И вот мы уже летим. Не вдвоем – чудо-чудное, рядом верный Отто Виттельсбах, рядом вся моя свита, с которой я в замок приехал, и вся епископская свита, словно позвал их кто-то, заставил одеться, собраться и коней вывести. Факелы горят, броня блестит, красотища!..

Дорогой все спорили да орали, дорогой песни горланили, потому как вдруг такая легкость телом овладела, вот-вот взлечу. Не иначе как Господь всемогущий знамения шлет одно за другим.

Да и Эберхард разве измену предлагает? Пусть даже и похоже. Все одно замучает архиепископ маленького Фридриха, а заодно и матушку Германию, мало ли что ему на ум взбредет папской крысе? А шестилетний король, ему ведь даже пикнуть не дадут. Я же ему не ссылку, не смерть предлагаю, а мой собственный дом – богатейшее герцогство! Жить да радоваться!

В ворота Бамберга вихрем влетели, мост, должно быть, специально для нас опущен был. Ждали! Подкованные копыта зацокали по мощеным улицам.
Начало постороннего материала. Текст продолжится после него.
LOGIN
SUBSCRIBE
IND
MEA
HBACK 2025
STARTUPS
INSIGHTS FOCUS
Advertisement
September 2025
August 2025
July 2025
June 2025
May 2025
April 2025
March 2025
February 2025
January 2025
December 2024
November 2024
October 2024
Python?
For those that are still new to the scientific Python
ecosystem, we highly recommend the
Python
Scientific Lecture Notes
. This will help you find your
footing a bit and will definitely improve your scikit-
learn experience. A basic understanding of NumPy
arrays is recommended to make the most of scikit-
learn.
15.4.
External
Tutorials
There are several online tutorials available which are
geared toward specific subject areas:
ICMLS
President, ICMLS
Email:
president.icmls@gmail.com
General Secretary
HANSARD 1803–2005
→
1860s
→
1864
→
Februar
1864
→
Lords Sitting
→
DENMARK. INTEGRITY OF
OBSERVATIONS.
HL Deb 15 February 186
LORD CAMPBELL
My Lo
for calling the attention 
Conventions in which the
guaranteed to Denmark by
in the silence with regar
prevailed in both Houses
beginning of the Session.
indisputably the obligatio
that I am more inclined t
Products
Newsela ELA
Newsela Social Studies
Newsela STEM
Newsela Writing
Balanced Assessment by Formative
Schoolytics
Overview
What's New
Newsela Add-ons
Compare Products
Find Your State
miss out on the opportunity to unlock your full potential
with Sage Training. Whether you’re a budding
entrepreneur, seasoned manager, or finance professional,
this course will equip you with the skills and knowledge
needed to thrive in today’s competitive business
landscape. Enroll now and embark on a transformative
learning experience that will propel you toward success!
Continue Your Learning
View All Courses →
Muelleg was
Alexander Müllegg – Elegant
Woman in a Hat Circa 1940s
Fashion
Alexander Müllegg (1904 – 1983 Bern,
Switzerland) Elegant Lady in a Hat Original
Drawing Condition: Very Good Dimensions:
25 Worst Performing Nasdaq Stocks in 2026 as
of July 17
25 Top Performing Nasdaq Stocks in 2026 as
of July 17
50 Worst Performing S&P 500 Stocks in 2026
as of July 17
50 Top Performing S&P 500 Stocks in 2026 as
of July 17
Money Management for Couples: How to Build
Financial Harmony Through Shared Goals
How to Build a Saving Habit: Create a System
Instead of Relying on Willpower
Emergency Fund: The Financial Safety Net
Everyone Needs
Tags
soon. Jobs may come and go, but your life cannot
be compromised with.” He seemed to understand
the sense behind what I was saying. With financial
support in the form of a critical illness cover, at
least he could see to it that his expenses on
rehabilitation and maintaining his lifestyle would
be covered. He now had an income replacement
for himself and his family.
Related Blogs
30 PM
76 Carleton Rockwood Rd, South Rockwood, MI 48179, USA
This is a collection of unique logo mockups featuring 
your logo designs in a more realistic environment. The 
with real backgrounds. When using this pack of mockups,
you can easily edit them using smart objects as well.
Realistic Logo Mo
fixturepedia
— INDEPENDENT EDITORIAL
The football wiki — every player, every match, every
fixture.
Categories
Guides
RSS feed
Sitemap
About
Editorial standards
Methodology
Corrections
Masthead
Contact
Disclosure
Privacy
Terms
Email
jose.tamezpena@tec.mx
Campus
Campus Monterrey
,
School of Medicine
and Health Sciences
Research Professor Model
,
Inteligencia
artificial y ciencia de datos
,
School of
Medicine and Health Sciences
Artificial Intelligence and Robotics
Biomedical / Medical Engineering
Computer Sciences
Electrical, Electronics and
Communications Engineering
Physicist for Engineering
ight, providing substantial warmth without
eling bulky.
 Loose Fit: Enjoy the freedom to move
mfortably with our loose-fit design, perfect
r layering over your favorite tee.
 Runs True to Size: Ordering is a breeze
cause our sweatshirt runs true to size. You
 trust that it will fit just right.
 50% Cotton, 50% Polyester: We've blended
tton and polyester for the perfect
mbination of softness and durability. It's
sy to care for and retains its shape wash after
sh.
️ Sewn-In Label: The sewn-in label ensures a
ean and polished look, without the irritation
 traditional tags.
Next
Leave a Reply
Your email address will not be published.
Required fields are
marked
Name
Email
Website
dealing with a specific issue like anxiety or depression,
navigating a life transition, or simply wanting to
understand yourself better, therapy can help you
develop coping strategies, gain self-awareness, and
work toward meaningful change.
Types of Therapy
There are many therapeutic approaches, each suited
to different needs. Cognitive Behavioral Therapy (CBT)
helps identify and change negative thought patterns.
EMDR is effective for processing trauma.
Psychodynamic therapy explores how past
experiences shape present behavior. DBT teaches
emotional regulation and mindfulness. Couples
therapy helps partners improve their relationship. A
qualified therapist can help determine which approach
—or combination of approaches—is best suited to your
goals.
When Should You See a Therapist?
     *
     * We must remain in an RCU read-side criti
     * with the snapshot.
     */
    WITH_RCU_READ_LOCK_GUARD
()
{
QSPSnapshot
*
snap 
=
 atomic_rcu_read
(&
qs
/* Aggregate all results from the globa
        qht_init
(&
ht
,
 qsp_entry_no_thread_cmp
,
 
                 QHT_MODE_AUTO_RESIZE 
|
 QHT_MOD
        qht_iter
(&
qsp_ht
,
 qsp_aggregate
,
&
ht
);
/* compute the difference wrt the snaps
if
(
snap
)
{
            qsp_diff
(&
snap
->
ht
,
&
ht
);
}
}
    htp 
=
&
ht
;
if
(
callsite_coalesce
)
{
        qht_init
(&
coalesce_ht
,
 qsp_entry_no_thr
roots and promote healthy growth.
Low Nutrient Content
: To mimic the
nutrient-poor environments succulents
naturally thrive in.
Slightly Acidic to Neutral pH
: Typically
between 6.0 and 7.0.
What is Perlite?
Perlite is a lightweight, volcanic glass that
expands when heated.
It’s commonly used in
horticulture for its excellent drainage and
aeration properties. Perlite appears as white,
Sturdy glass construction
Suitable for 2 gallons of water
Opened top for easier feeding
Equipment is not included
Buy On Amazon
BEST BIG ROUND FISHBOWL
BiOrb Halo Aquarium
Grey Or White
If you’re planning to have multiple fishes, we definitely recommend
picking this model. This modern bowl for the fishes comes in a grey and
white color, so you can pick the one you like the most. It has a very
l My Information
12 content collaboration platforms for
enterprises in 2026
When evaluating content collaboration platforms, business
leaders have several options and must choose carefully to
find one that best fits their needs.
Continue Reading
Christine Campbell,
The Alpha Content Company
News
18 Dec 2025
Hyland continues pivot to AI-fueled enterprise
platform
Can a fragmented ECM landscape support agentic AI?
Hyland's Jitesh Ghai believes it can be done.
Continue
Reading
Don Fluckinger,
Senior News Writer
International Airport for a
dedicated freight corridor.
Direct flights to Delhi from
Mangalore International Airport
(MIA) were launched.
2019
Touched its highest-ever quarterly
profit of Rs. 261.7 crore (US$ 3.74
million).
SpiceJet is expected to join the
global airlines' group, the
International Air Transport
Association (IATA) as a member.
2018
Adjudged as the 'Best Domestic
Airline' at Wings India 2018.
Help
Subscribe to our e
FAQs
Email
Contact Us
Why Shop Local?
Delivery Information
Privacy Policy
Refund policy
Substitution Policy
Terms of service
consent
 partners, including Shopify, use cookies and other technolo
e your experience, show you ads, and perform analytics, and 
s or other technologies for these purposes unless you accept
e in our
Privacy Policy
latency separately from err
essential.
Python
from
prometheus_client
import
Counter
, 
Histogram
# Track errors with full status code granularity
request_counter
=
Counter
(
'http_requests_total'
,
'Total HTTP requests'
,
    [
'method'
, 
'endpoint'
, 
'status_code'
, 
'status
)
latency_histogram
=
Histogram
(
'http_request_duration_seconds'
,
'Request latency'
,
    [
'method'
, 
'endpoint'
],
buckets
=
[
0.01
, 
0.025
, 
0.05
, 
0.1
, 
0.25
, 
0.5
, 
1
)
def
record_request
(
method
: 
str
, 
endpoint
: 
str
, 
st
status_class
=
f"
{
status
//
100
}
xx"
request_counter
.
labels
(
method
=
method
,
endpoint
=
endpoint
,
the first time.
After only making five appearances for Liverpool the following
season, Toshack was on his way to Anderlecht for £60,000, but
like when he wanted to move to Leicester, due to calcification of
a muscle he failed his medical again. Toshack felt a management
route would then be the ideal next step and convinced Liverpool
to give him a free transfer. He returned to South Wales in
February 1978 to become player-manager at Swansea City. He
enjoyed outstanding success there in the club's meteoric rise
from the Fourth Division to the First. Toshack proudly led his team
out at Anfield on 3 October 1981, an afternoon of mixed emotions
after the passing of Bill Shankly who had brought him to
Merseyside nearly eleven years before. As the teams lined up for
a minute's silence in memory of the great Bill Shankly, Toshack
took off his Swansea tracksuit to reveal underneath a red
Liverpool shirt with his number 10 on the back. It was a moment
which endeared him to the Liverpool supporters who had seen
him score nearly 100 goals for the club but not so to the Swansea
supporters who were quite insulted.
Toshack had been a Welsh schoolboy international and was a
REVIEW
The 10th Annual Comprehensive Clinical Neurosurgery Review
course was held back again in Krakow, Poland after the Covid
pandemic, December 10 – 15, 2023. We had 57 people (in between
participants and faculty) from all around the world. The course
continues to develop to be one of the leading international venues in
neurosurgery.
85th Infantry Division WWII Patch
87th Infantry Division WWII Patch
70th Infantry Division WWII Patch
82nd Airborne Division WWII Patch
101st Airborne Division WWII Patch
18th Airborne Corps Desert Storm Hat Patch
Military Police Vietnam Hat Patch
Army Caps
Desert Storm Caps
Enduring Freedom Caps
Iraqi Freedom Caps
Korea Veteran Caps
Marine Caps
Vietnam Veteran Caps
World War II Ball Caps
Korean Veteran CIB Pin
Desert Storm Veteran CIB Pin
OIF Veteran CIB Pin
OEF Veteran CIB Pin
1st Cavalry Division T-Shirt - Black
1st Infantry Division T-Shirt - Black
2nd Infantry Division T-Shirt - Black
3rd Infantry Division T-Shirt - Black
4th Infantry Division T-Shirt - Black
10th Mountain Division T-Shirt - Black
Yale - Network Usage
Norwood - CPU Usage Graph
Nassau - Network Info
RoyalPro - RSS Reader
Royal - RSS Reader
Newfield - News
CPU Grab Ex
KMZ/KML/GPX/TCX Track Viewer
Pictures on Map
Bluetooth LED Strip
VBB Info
– Я архиепископу Кёльнскому написал, – спешиваясь и передавая коня подоспевшему слуге, продолжает хитроумный Эберхард, – чтобы позвал к себе Генриха Льва, графа Вельфа, Церингенов сколько их ни есть, Язомирготта и других разных. Все под строжайшим секретом, дабы ни один иуда архиепископу Майнцскому не доложил.

Так что передохнем, подкрепимся, чем Бог послал, да и в Кёльн!

– Генрих Лев?! Так он же враг! – остановил я готового принять чашу для омовения лап прежде меня епископа.

– Твой, что ли, враг? Ты у него невесту с брачного ложа увел? Над матушкой надругался? Денег проиграл и не отдал? То-то, Генрих Лев друг Германии, а стало быть, и наш друг. Ну, рученьки белые омыл, так чего же стоишь? Моя челядь хоть и проверена, а все одно, не дело ей о делах наших слушать. Пошли, что ли, в покои. Там все наши новостей ждут.

* * *

Четырнадцатого февраля королю сделалось совсем тяжко, так что нас с епископом спешно вызвали к постели умирающего. Интересно, когда же это хитрожопый Эберхард успел сообщить, что я к нему в гости еду? 15-го дядя помер, не приходя в себя. У постели умирающего мы стояли вдвоем. Когда Эберхард прочитал краткую молитву, мы вышли к ожидающим придворным, и епископ сообщил, что-де король Конрад отошел в мир иной в здравом уме и твердой памяти, вручив своему верному соратнику и любимому племяннику Фридриху Швабскому, то бишь мне, королевские инсигнии, тем самым сделав его престолонаследником.

Врал, гад, а я стоял и слезы лил, дядя все-таки. А потом в руках у Эберхарда действительно оказались эти самые инсигнии, те, что когда-то недополучил мой отец, но теперь епископ торжественно передал их мне, заставив принять. Так и стоял я, со всем этим богатством, не зная, примут ли меня или потащат в холодный подпол, где самое место заговорщикам.

А Эберхард соловьем заливается, поет в доверчивые уши, будто бы сам слышал-наблюдал, как покойник долго думал и потом решительно отверг кандидатуру своего малолетнего сына в пользу племянника, так как Фридрих Швабский зрелый муж и опытный правитель, и все его знают и почитают, его же сынишка пока что мал да неразумен. Допустимо ли младенцу Империю оставлять? Доверять дело, с которым не всякий разумный взрослый справится! Ему же король повелел отныне владеть герцогством Швабским, на которое Фридрих Швабский больше прав иметь не будет. Вот это понравилось. Людям вообще нравится, когда от кого-то что-то отнимают. Даже не задумались, что в итоге я больше получил.